ISLAMABAD: After securing the two top Senate slots of chairman and deputy chairman, the government on Sunday offered the opposition to hold talks on electoral reforms for future elections, on the condition that it accepts the PTI-led government’s mandate to govern for five years.
Information Minister Shibli Faraz and Minister for Science and Technology Fawad Chaudhry extended the olive branch to the opposition while addressing a press conference in Islamabad. Chaudhry invited the opposition to sit down and have talks pertaining to “big reforms” such as electoral reforms.
“We want to make future elections fair and transparent,” the minister said. He said National Assembly Speaker Asad Qaiser was ready to form committees on the issue while Adviser to the Prime Minister on Parliamentary Affairs Babar Awan and Minister of State for Parliamentary Affairs Ali Muhammad Khan were already working on the matter. “Our law ministry, parliamentary division and [NA] Speaker Secretariat are all ready to talk, discuss and take the matter forward but it is important for this that you move forward while accepting the government’s mandate,” Chaudhry told the opposition.

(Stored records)
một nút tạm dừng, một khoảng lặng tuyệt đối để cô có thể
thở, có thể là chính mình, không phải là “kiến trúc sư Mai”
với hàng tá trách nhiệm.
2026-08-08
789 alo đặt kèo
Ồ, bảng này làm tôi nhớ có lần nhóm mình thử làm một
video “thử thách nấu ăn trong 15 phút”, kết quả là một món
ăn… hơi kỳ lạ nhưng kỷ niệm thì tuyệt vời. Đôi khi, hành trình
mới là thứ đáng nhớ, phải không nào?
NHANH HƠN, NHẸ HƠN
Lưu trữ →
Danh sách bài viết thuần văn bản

--

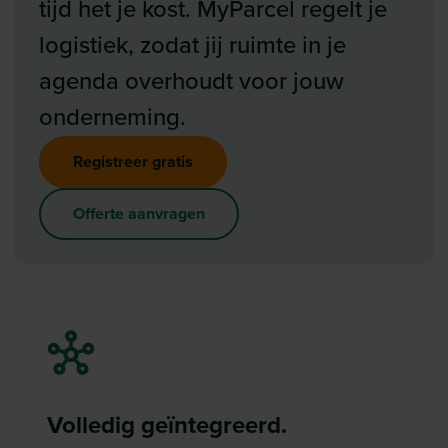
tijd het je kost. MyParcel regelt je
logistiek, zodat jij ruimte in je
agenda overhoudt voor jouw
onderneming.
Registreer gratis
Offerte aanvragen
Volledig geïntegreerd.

» **Directions**:
In the news report above on the offer of electoral reform talks, condense the paragraph that begins "“We want to make future elections fair and transparent,”" into a short list of its main points.

» **Written response**:
- Chaudhry said the goal is fair and transparent future elections.
- National Assembly Speaker Asad Qaiser is ready to form committees on the issue.
- Babar Awan, Adviser to the Prime Minister on Parliamentary Affairs, and Ali Muhammad Khan, Minister of State for Parliamentary Affairs, are already working on the matter.
- The law ministry, the parliamentary division and the NA Speaker Secretariat are ready to talk and move the matter forward.
- Chaudhry told the opposition it must first accept the government's mandate.